Sartre and the Phenomenology of Pain: A Closer Look


  • Jacob Saliba Boston College



Conventionally distinguished as a problem for medical professionals, experiences of embodied pain have prompted a significant set of themes and perspectives in the Continental tradition of philosophy. The discipline of phenomenology, in particular, offers thought-provoking approaches for understanding the fullness and diversity of living one’s pain in everyday life.
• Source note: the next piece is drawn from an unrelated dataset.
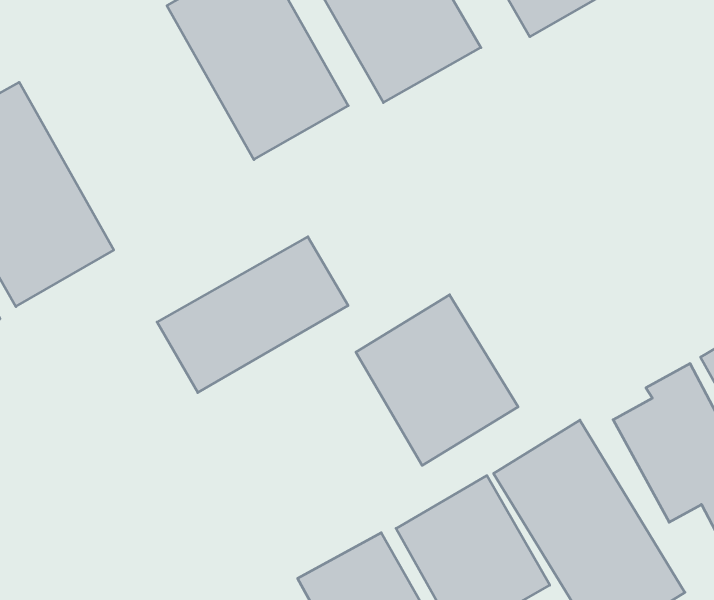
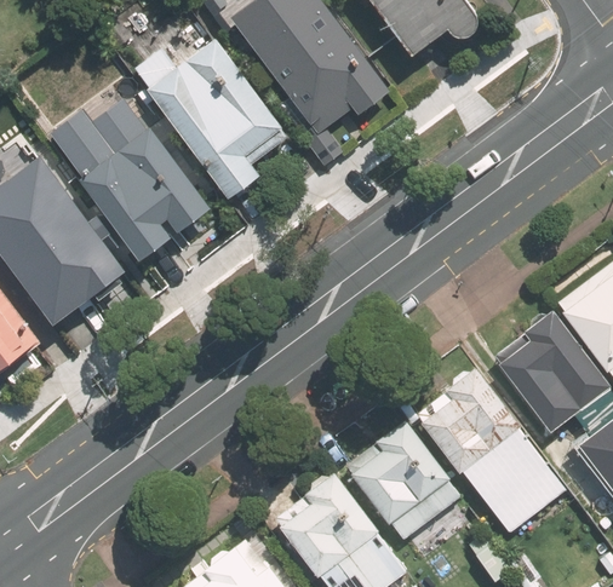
building: none -> [62,102,210,259]
building: [157,237,348,393] -> none
building: [356,295,518,465] -> none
In contrast to scientific practices that tend to take for granted the subjective structures of human consciousness in action, the phenomenological framework of lived experience offers profoundly subtle accounts for explaining how a person’s pain alters their ways of relating to themselves, to others, and to the wider world around them. In recent years, scholars of phenomenology have undertaken extensive research on the complex relationality between health and human consciousness, including the behavioral grids and existential textures that come with that relationship. Greatly influenced by twentieth century phenomenology, this new development in the scholarship has undergone three distinct waves. The first wave focused on the work of Martin Heidegger and Hans-Georg Gadamer to develop a hermeneutic of healthcare practice; the second wave incorporated Maurice Merleau-Ponty to understand illness from an increasingly carnal point of view; and the third and most recent wave has relied primarily on Edmund Husserl to construct the intentionality involved with the consciousness of pain.